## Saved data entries
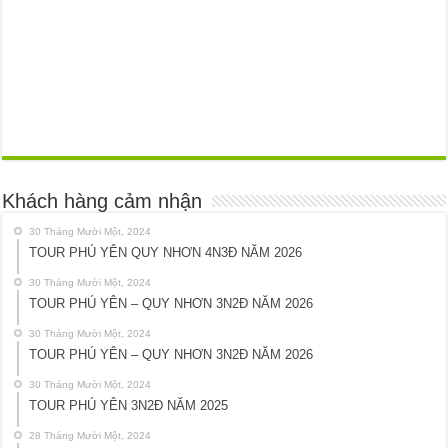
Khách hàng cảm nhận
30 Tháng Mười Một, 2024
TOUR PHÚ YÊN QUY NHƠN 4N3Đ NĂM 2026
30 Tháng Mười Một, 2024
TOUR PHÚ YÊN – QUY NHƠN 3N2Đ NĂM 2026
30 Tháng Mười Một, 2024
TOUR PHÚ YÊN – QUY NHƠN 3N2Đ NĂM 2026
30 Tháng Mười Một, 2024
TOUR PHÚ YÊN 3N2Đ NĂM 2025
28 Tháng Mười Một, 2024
---
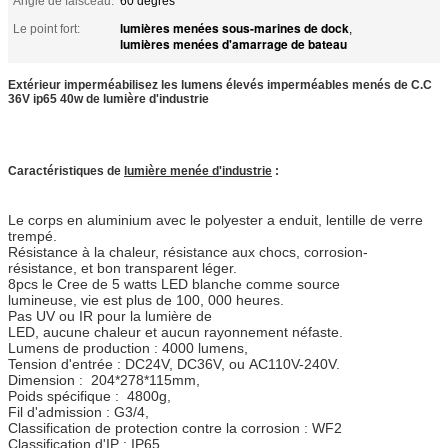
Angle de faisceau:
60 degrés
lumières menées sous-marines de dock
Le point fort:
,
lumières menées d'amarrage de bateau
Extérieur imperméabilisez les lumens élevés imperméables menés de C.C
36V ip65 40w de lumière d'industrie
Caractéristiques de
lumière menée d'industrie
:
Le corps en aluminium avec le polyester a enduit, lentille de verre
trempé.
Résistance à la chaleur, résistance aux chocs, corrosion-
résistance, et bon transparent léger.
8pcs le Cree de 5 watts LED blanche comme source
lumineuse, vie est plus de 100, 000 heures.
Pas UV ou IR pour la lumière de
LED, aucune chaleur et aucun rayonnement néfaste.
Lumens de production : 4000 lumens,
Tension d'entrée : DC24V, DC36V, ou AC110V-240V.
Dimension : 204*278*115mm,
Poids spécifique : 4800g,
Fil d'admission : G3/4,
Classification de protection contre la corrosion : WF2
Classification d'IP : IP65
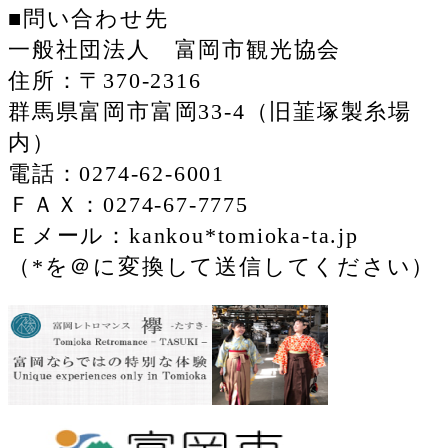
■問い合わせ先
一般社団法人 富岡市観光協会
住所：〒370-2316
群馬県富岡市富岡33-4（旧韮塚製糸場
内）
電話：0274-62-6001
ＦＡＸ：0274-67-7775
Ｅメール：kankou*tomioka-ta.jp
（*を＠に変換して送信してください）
--
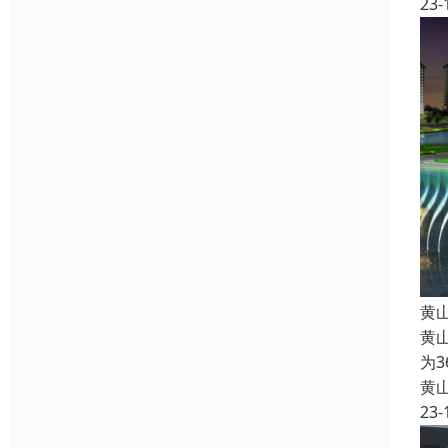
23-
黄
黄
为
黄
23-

## What to work on
Of the lines above, output exactly those from the line bearing "Khách hàng cảm nhận" through the line bearing "28 Tháng Mười Một, 2024", inclusive.

## Worked solution
Khách hàng cảm nhận
30 Tháng Mười Một, 2024
TOUR PHÚ YÊN QUY NHƠN 4N3Đ NĂM 2026
30 Tháng Mười Một, 2024
TOUR PHÚ YÊN – QUY NHƠN 3N2Đ NĂM 2026
30 Tháng Mười Một, 2024
TOUR PHÚ YÊN – QUY NHƠN 3N2Đ NĂM 2026
30 Tháng Mười Một, 2024
TOUR PHÚ YÊN 3N2Đ NĂM 2025
28 Tháng Mười Một, 2024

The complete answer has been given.